Eskiden SSCB’nin de bir “sürekli silahlanma ekonomisi” olduğunun hatırlatılması üzerine İnsel, o dönemki savaş ekonomisinin şu anki kadar yüksek bir boyutta olmadığını belirtti. Giderek daha fazla ithal edemediklerini kendisinin üretmeye çalıştığını yani sadece savaş malzemesi üretimi değil ithal ettiği ürünleri de üretmek durumunda kaldığını söyledi. Bir tür ithal ikamesi modeli olduğunu belirtti:

“Devletin küçük ve orta boy işletmelere ciddi bir sübvansiyon” sağladığını söyleyen İnsel, şuan için elinde mali imkân bulunduğunu ama bu mali imkânın önümüzdeki yıl içinde azalmasının da beklendiğini vurguladı. “Diğer taraftan Batılı firmaların Rusya'dan çekilmelerinin de çok kısmi olduğu yapılan son bilançoda ortaya çıktı. G7 ülkeleri ve Avrupa Birliği ülkelerinin Rusya'da bulunan işletmelerinin aşağı yukarı yarısından azının kapandığı ve aslında en kârlı olan işletmelerin çalışmaya devam ettiği, daha çok pek kâr etmeyen işletmeleri kapatıldığı bakım firmalar tarafından belirtiliyor.”

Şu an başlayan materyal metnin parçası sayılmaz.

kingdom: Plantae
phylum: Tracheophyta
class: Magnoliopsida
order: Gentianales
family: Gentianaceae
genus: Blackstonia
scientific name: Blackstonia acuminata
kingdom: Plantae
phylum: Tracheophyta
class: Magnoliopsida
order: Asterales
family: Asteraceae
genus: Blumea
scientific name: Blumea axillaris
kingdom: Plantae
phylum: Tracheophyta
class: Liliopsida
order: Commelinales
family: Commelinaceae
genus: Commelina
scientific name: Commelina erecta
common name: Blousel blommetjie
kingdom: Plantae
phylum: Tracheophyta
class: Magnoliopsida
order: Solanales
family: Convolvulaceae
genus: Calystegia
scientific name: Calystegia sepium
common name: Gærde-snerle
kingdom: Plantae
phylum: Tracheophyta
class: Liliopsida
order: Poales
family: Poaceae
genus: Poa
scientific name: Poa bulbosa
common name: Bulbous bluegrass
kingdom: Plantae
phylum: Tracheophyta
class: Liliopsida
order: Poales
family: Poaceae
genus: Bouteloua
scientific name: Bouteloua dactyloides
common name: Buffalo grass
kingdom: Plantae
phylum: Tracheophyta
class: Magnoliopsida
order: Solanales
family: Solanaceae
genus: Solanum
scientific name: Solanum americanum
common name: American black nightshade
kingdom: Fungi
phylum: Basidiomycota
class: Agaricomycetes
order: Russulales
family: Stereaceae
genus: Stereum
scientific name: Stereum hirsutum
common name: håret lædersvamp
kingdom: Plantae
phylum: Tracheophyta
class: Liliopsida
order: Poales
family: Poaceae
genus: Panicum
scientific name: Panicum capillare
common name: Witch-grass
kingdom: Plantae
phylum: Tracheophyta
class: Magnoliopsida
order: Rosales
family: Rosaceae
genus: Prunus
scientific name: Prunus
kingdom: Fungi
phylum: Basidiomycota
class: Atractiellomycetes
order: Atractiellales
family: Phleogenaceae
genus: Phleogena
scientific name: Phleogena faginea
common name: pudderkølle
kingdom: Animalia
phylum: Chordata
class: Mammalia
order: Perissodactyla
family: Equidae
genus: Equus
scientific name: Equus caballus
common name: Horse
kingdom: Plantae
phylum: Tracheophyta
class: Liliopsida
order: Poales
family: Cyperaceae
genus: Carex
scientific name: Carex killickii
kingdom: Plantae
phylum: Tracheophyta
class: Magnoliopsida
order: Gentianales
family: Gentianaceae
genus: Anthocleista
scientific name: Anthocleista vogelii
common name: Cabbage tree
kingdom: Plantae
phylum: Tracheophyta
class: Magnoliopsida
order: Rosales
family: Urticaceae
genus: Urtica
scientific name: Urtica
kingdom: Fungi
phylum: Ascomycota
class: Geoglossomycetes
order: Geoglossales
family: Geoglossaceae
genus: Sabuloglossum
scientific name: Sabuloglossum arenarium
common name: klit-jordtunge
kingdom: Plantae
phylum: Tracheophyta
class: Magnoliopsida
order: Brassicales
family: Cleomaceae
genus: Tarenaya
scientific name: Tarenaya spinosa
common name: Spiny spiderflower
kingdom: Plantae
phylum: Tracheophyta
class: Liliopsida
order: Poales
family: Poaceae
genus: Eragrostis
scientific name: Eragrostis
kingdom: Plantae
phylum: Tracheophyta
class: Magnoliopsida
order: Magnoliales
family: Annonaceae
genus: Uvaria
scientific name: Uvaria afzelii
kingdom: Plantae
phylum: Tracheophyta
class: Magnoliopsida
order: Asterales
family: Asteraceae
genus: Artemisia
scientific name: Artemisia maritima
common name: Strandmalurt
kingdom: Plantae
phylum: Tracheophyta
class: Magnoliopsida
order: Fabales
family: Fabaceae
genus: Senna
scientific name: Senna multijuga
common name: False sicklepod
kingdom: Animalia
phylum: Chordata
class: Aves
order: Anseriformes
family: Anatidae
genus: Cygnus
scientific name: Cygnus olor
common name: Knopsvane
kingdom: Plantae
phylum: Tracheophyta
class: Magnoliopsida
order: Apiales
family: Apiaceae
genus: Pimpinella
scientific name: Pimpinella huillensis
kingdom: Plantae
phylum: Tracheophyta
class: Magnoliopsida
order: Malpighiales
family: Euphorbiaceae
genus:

İnsel, Rus devletinin Gayrisafi Milli Hasıla’nın yüzde üçüne denk düşen bir desteği nakit kaynaklarının bolluğu sayesinde şirketlere aktarabildiğini açıkladı. Ancak AB’nin giderek azalan fosil yakıt ithalatının özellikle de Almanya’nın alımının çok azalmasının sonucu olarak Ocak ayı başında, Rusya Federal Bütçesi’nin en büyük açığını verdiğini belirtti. “1998’den beri en büyük açığını verdi ve bunun da büyük bölümü ihracatın düşmesinden kaynaklanıyor” diyen İnsel, devlet gelirlerinin vergilerden ziyade hammadde ve fosil yakıt ihracatından geldiğini hatırlattı. Hem ihracatın düşmesi hem de petrol fiyatlarının ve gaz fiyatlarının son 6 ayda düşmesi nedeniyle Rusya'da bir gelir kaybı olduğunu da vurguladı.